Alex Wright vivía desde niño en la misma casa de piedra rojiza de tres pisos de la calle 78 Este. Seguía amueblada como la había dejado su madre: con mesas, aparadores y estanterías victorianas, pesadas y oscuras, sillones rígidos y sillas tapizadas de brocado, alfombras persas antiguas, objetos de arte… Los visitantes se quedaban asombrados ante la belleza clásica de esa mansión de finales de siglo.
Hasta el tercer piso, que había sido diseñado como zona de juegos para el pequeño Alex, seguía igual. Algunos detalles de la mansión eran tan característicos que en las revistas de arquitectura se hacía asidua referencia a ellos.
Alex decía que no había renovado la casa por una sola razón: en algún momento pensaba casarse, y cuando eso sucediera dejaría todos los cambios en manos de su esposa.
—Pero supón que le gustan los diseños supermodernos —bromeó un amigo en una ocasión—, o que quiere algo retro y psicodélico.
—Imposible —había sonreído Alex—. Jamás llegaría al nivel de prometida.
Vivía con relativa sencillez, nunca le había gustado tener mucho servicio en la casa, quizá porque tanto su padre como su madre eran famosos por su severidad con el personal. La constante rotación de sirvientes, así como los cuchicheos contra sus padres que a veces oía por casualidad, lo habían perturbado mucho de niño.
Ahora sólo tenía a Jim, el chofer, y a Marguerite, un ama de llaves maravillosa, callada y eficiente, que llegaba a la casa a las ocho y media en punto cada mañana, a tiempo para prepararle el desayuno. También le preparaba la cena cuando Alex se quedaba en casa, nunca más de dos veces por semana.
Soltero, apuesto y con el atractivo de la fortuna Wright a sus espaldas, siempre era bien recibido en los círculos sociales más exclusivos. Sin embargo no se prodigaba especialmente; aunque le gustaban las cenas íntimas e interesantes, aborrecía la publicidad personal y siempre evitaba los grandes acontecimientos sociales. El martes pasó la mañana en su despacho de la sede central de la fundación y por la tarde jugó un partido de squash con amigos en el club. Como no estaba seguro de los planes para la noche, le dio instrucciones a Marguerite de que preparara lo que él llamaba una «cena de urgencia».
Así pues, cuando llegó a su casa a las seis y media, lo primero que hizo fue examinar la nevera. Había un cazo con la excelente sopa de pollo de Marguerite, listo para el microondas, ensalada y pollo frío para bocadillos.

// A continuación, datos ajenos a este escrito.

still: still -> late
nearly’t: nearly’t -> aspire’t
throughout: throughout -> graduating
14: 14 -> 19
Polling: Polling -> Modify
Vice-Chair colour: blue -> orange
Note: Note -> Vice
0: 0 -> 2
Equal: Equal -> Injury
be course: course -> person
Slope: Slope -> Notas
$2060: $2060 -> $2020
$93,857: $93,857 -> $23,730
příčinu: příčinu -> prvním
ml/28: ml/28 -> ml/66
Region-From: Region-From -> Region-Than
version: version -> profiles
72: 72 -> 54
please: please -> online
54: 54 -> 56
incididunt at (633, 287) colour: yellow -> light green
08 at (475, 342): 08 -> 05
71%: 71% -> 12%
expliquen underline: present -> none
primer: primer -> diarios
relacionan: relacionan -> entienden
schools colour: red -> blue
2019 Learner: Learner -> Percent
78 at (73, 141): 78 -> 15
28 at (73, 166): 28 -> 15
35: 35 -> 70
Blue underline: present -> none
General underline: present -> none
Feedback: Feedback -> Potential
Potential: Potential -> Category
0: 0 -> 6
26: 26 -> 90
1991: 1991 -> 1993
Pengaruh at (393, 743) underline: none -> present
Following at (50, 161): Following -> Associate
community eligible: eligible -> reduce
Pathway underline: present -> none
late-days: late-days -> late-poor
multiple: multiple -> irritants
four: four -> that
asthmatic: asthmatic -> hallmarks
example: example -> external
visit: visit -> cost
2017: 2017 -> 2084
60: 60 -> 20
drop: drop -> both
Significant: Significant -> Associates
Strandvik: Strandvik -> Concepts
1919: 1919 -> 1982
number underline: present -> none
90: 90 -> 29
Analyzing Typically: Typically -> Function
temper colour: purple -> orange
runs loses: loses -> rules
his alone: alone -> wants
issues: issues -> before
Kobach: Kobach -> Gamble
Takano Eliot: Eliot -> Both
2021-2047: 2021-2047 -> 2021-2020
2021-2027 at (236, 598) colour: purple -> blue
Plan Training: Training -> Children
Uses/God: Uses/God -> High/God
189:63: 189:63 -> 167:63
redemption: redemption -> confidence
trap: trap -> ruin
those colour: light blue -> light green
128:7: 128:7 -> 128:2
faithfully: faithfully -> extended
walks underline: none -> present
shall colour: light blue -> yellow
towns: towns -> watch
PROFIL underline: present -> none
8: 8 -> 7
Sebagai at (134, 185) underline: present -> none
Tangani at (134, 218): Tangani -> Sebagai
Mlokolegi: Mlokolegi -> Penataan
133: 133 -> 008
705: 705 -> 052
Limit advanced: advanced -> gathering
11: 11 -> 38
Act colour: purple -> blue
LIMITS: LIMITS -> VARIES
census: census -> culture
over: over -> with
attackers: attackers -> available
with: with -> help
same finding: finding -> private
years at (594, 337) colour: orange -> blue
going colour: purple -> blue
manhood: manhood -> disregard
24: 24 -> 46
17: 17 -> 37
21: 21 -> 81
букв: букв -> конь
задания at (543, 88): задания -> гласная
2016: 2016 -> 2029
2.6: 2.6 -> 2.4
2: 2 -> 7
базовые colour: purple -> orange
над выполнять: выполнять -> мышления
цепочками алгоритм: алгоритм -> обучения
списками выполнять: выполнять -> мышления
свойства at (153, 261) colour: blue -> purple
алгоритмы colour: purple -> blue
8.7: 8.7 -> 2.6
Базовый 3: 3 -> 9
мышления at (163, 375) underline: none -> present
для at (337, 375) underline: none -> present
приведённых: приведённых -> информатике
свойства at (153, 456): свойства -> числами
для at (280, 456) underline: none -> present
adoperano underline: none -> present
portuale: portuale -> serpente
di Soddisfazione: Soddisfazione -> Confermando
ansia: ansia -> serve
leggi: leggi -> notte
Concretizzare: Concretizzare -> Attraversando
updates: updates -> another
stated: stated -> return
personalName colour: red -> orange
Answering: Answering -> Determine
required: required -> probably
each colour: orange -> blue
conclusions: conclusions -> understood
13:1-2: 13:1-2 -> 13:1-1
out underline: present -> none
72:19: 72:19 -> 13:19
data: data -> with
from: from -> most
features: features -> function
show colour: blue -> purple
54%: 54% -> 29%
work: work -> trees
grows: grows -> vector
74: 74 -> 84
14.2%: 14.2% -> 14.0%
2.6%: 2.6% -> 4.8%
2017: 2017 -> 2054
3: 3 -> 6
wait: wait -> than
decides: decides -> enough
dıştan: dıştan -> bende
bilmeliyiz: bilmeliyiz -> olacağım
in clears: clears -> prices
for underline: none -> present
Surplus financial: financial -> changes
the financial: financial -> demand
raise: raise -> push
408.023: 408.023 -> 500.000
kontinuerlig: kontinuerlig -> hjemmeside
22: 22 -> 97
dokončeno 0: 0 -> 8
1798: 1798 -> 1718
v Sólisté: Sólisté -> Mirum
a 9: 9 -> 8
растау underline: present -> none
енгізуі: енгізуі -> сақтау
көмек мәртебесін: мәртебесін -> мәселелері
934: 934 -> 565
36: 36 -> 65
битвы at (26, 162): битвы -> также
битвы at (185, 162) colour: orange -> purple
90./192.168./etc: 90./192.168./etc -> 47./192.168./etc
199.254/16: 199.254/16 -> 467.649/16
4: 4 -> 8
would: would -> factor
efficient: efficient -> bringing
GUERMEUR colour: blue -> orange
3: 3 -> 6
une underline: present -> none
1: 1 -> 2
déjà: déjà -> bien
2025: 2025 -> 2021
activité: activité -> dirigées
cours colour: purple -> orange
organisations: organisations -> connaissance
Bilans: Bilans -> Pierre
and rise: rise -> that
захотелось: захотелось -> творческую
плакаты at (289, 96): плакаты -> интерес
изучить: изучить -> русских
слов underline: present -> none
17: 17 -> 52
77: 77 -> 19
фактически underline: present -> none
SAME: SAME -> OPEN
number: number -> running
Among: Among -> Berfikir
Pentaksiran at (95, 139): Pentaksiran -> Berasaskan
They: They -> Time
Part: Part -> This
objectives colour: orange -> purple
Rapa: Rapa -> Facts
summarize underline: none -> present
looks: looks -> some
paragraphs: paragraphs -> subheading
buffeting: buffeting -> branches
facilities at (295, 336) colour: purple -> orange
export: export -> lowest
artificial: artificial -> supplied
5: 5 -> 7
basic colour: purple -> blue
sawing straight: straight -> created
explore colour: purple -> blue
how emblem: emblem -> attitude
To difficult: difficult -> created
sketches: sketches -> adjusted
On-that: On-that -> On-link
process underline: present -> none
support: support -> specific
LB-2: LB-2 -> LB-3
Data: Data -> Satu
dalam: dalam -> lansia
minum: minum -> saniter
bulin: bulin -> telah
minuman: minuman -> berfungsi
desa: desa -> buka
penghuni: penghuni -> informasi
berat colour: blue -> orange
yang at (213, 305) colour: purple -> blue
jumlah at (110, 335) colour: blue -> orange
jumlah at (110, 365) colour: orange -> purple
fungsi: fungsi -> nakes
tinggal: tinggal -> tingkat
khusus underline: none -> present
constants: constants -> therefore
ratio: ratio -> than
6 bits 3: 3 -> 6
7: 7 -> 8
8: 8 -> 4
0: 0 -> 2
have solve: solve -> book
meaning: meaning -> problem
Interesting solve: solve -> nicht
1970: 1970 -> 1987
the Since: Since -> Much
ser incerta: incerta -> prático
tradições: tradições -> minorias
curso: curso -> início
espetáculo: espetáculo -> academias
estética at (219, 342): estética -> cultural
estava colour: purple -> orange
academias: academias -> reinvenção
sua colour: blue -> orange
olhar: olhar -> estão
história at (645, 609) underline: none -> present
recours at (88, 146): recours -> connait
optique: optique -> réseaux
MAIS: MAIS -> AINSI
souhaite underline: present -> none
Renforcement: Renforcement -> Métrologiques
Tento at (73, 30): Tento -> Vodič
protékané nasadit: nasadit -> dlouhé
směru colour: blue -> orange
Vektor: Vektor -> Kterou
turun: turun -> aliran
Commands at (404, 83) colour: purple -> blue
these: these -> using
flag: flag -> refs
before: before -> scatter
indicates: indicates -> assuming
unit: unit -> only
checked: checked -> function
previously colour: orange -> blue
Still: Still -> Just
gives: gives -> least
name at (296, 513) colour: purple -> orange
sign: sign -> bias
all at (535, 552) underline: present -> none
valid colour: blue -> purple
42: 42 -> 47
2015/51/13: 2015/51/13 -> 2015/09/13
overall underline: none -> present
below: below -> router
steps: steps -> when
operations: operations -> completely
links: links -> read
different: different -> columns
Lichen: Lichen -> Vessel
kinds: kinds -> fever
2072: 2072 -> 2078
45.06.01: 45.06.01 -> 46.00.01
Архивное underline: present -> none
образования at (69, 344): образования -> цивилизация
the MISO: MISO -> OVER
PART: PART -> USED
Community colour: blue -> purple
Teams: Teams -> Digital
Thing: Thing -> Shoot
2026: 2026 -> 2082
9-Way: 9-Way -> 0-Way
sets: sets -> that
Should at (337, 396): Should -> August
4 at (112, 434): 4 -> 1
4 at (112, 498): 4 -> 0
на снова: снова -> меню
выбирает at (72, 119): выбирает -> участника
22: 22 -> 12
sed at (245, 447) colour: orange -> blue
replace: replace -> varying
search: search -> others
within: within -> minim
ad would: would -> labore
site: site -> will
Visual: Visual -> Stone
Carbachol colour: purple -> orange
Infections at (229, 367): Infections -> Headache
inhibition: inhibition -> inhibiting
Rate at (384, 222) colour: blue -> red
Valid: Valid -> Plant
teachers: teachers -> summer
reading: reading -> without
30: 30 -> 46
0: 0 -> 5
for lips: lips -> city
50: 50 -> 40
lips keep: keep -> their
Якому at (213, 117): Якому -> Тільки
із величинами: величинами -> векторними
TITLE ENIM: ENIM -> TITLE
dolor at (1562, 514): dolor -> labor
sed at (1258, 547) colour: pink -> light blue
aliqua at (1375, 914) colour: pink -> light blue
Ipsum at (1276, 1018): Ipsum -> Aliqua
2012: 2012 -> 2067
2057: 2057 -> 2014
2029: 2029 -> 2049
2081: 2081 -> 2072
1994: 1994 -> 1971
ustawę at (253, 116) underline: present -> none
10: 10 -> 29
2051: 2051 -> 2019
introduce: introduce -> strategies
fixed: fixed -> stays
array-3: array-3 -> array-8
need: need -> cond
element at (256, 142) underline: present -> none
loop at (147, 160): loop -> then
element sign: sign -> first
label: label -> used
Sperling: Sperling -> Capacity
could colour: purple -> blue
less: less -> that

Alex le dio el visto bueno, se acercó al bar de la biblioteca, escogió una botella de burdeos y se sirvió una copa. En el momento que daba el primer trago sonó el teléfono.
Como el contestador automático estaba encendido, decidió filtrar las llamadas. Levantó las cejas cuando oyó la voz grave y agradable de Dee Chandler Harriman que se presentaba.
«Alex —titubeó—, espero que no te moleste, pero le he pedido el número de tu casa a mi padre. Quería agradecerte tu amabilidad el otro día en la fiesta de mi padre y Binky. Últimamente he estado muy deprimida y, aunque no lo sabes, me has ayudado mucho con tu gentileza. La semana próxima intentaré dejar atrás esta crisis con un crucero. En fin, sólo quería darte las gracias. Mi número de teléfono es el 310 555 63 47».
Supongo que no sabe que he invitado a su hermana a cenar, pensó Alex. Dee es muy guapa pero Susan es más interesante. Bebió otro trago de vino y cerró los ojos.
Sí, Susan Chandler era muy interesante. De hecho la había tenido todo el día en la cabeza.